The name Ash Wednesday derives from the Biblical significance of ashes. Various fragments of the Bible mention ashes as a way of expressing grief and sorrow for sins. For example, Job who suffered from terrible miseries and false consolers is said in the Bible to have sat in among the ashes. It was also a practice in those days to scatter the ashes upon oneself in symbol of repentance. The ashes were, indeed, associated with fasting, and so it is today in many Christian denominations.
On Ash Wednesday, believers attending church services are tangibly reminded the meaning of the ashes. Priests and other religious leaders ceremonially place the ashes on believers’ foreheads. The ashes come from burning palms used on Palm Sunday. They are also mixed with holy water and in such texture positioned in the symbol of a cross on the participant’s head. The ceremony is often related with the words: ‘Repent, and believe in the Gospel’, or ‘Remember that you are dust, and to dust you shall return.’ All of these actions aim at reminding the Christians that we are all sinners and should display sincere repentance for our wrongdoings. Some of the believers leave the mark of the cross on their foreheads while leaving the church in order to carry the sign into the world. Others decide to wash it away which symbolically means that they are since that moment spiritually clean.

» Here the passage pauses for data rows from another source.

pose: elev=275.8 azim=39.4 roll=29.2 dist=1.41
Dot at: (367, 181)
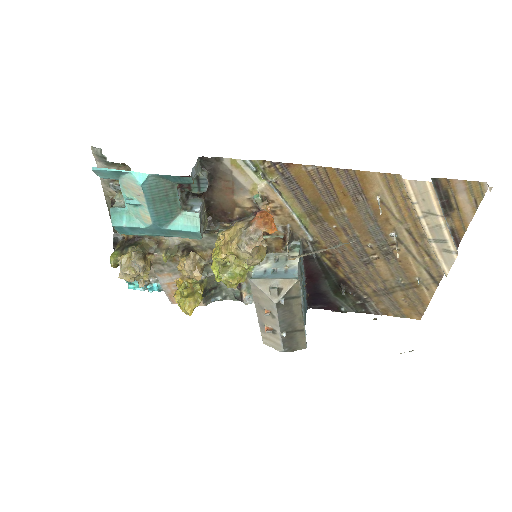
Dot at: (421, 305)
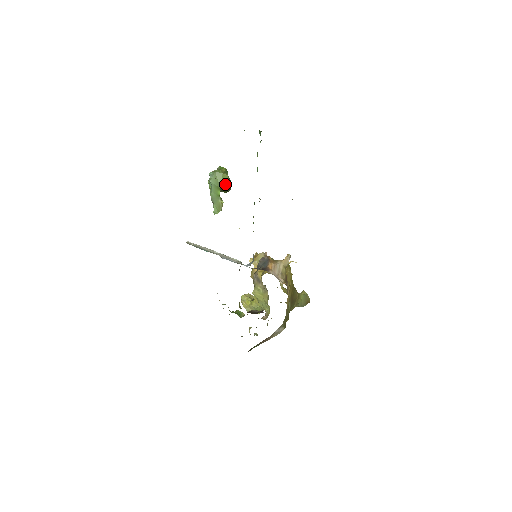
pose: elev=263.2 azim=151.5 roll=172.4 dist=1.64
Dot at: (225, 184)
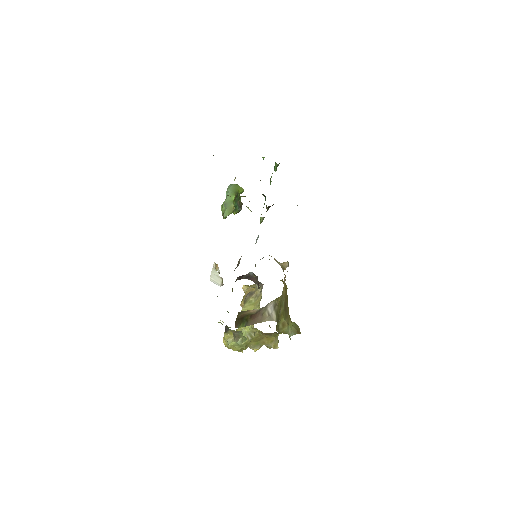
Dot at: (238, 200)
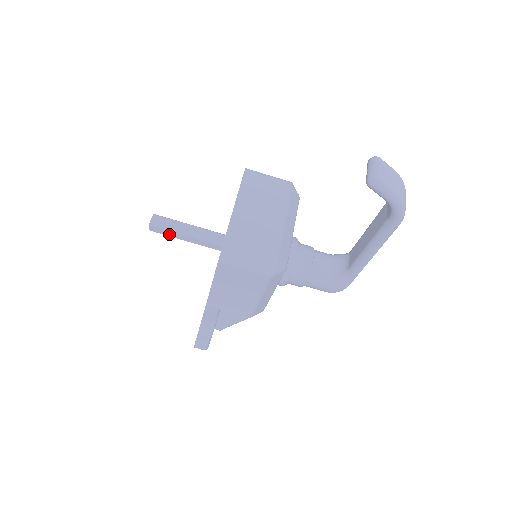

Ash Wednesday is also strongly associated with fasting and abstinence. Because the first day of Lent is also the first day of the 40-day fast, its importance is often emphasized then. In the Roman Catholic Church, Ash Wednesday is connected with abstinence from meat, but some Christians decide to fast for the whole day not eating anything or eating only bread and drinking only water.
Did you know?
Since 2007 an interesting practice can be observed in some Christian Churches in the United States on Ash Wednesday. Some members of different Christian denominations participate in an activity called ‘Ashes to Go.’ The clergy go outside of their churches and distribute the ashes to various passers-by in the parks, city centres, sidewalks, or even to people sitting in their cars and waiting for the green light. Some people think of this practice as of an act of evangelism. In 2013 churches in other countries have joined the observance.